Facts about Alberto Giacometti 3: Later Works
In his later years Giacometti’s works were shown in a number of large exhibitions throughout Europe. Riding a wave of international popularity, and despite his declining health, he travelled to the United States in 1965 for an exhibition of his works at the Museum of Modern Art in New York.
Facts about Alberto Giacometti 4: Early Adolescence
Since Giacometti achieved exquisite realism with facility when he was executing busts in his early adolescence, Giacometti’s difficulty in re-approaching the figure as an adult is generally understood as a sign of existential struggle for meaning, rather than as a technical deficit.

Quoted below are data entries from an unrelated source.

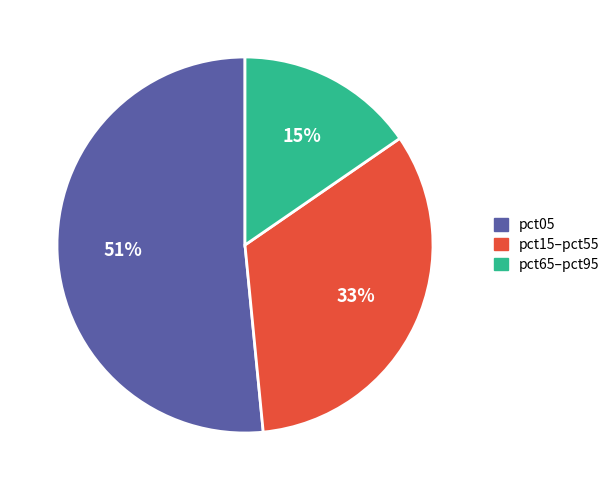

Does any single category account for the majority?

Yes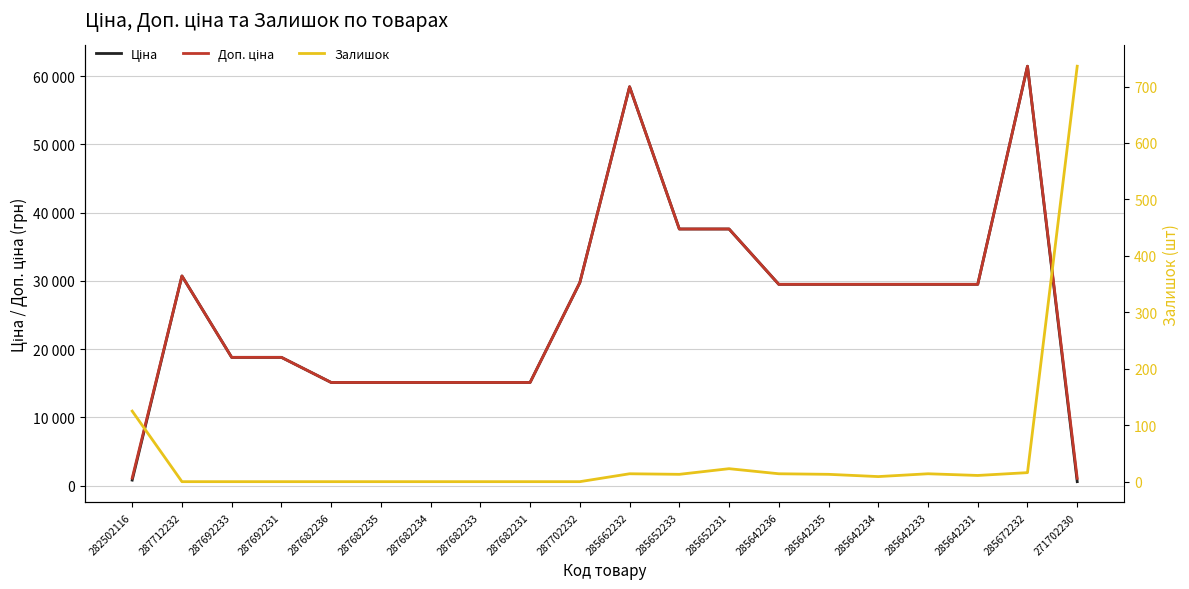

What is the difference between the highest and lowest values at 287682233?

15120.0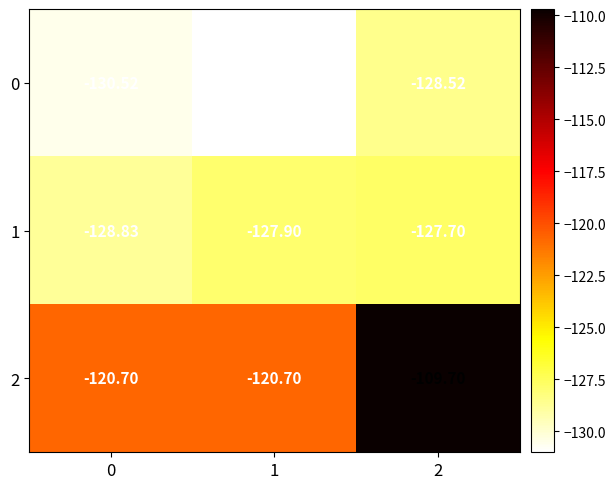

Is the value of 2 at 0 greater than the value of 1 at 2?

Yes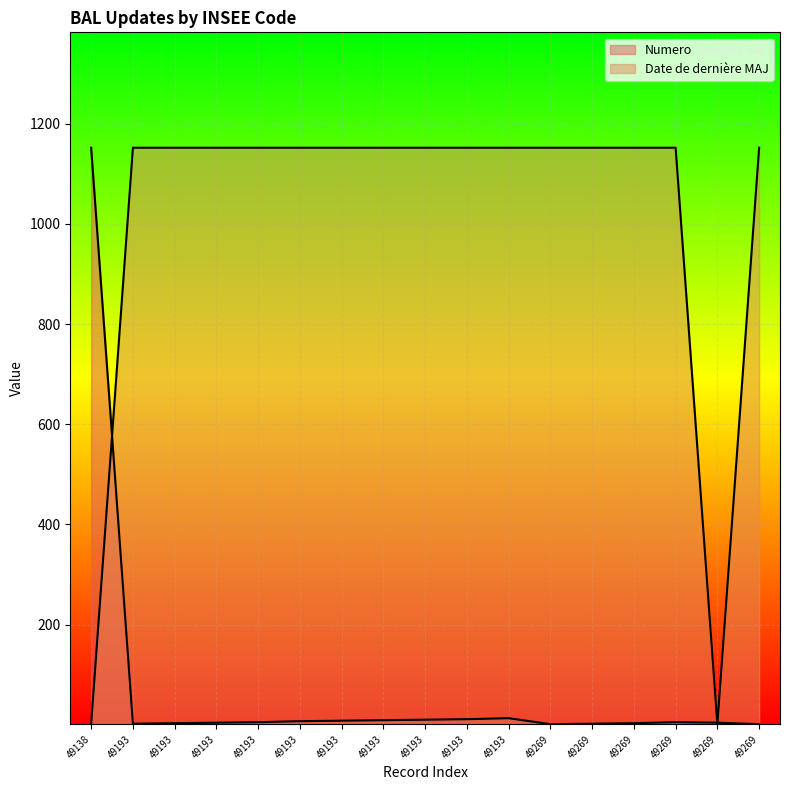

At which category does Date de dernière MAJ reach its first local valley?

49269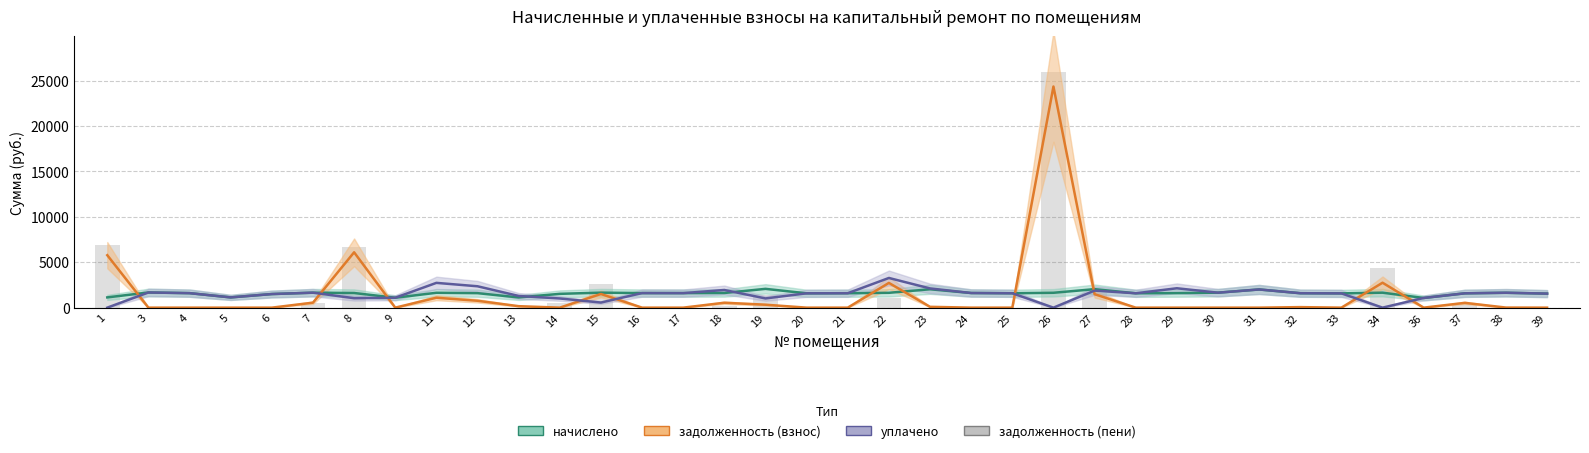

Reading left to right, list all the values displayed in this chart.

начислено: 1=1128.2	3=1670.2	4=1596.5	5=1128.2	6=1496.9	7=1648.1	8=1611.2	9=1091.3	11=1637.0	12=1596.5	13=1124.5	14=1519.0	15=1651.8	16=1603.9	17=1600.2	18=1614.9	19=2068.4	20=1578.0	21=1589.1	22=1633.3	23=2024.2	24=1611.2	25=1585.4	26=1637.0	27=2035.2	28=1581.7	29=1600.2	30=1648.1	31=2002.0	32=1589.1	33=1570.7	34=1648.1	36=1065.5	37=1578.0	38=1637.0	39=1544.8
задолженность (взнос): 1=5773.6	3=0.0	4=0.0	5=0.0	6=0.0	7=549.4	8=6092.7	9=0.0	11=1091.1	12=756.2	13=161.5	14=0.0	15=1503.0	16=0.0	17=0.0	18=538.3	19=324.6	20=0.0	21=0.0	22=2722.2	23=90.8	24=0.0	25=0.0	26=24342.8	27=1483.5	28=0.0	29=0.0	30=0.0	31=0.0	32=57.8	33=0.0	34=2744.0	36=0.0	37=526.0	38=8.4	39=0.0
уплачено: 1=0.0	3=1670.2	4=1596.5	5=1128.2	6=1496.9	7=1648.1	8=1038.9	9=1091.3	11=2728.1	12=2352.7	13=1286.1	14=1009.3	15=561.0	16=1603.9	17=1600.2	18=1944.5	19=1014.1	20=1578.0	21=1589.1	22=3266.7	23=2114.9	24=1611.2	25=1585.4	26=0.0	27=1875.7	28=1581.7	29=2133.6	30=1648.1	31=2002.0	32=1589.1	33=1570.7	34=0.0	36=1065.5	37=1578.0	38=1643.1	39=1544.8
задолженность (пени): 1=6901.8	3=0.0	4=0.0	5=0.0	6=0.0	7=549.4	8=6665.0	9=0.0	11=0.0	12=0.0	13=0.0	14=509.7	15=2593.8	16=0.0	17=0.0	18=208.7	19=1378.9	20=0.0	21=0.0	22=1088.9	23=0.0	24=0.0	25=0.0	26=25979.8	27=1643.0	28=0.0	29=0.0	30=0.0	31=0.0	32=57.8	33=0.0	34=4392.1	36=0.0	37=526.0	38=2.3	39=0.0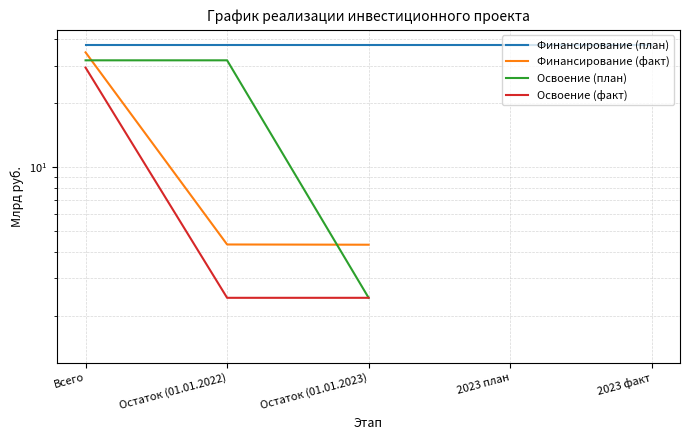

True or false: Финансирование (план) and Освоение (факт) cross at least once.

False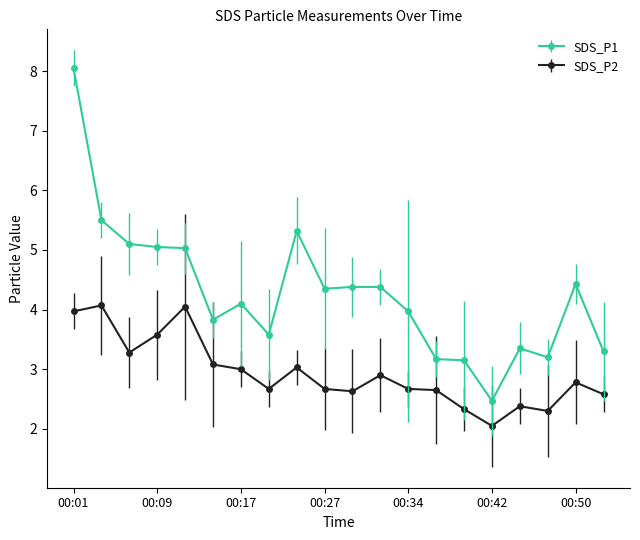

True or false: SDS_P2 and SDS_P1 intersect in this chart.

False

Facts about Alberto Giacometti 5: Surrealist Art Movement
Giacometti was a key player in the Surrealist art movement, but his work resists easy categorization. Some describe it as formalist, others argue it is expressionist or otherwise having to do with what Deleuza calls “blocs of sensation” (as in Deleuze’s analysis of Francis Bacon).
Facts about Alberto Giacometti 6: Exhibitions
Giacometti’s work has been the subject of numerous solo exhibitions including most recently Pushkin Museum, Moscow (2008); “The Studio of Alberto Giacometti: Collection of the Fondation Alberto et Annette Giacometti”, Centre Pompidou, Paris (2007–2008); Kunsthal Rotterdam (2008); Fondation Beyeler, Basel (2009), Buenos Aires (2012); and Kunsthalle Hamburg (2013).

Facts about Alberto Giacometti 7: Art Foundation
The Fondation Alberto et Annetto Giacometti, having received a bequest from Alberto Giacometti’s widow Annette, holds a collection of circa 5,000 works, frequently displayed around the world through exhibitions and long-term loans.
Facts about Alberto Giacometti 8: Notable Sales
In November 2000 a Giacometti bronze, Grande Femme Debout I, sold for $14.3 million. Grande Femme Debout II was bought by the Gagosian Gallery for $27.4 million at Christie’s auction in New York City on May 6, 2008.

Facts about Alberto Giacometti 9: Legacies
Giacometti created the monument on the grave of Gerda Taro at Pere Lachaise Cemetery. In 2001 he was included in the Painting the Century 101 Portrait Masterpieces 1900-2000 exhibition held at the National Portrait Gallery, London.
Facts about Alberto Giacometti 10: Death
Giacometti died in 1966 of heart disease (pericarditis) and chronic bronchitis at the Kantonsspital in Chur, Switzerland. His body was returned to his birthplace in Borgonovo, where he was interred close to his parents. In May 2007 the executor of his widow’s estate, French foreign minister Roland Dumas, was convicted of illegally selling Giacometti’s works to a top auctioneer, Jacques Tajan, who was also convicted.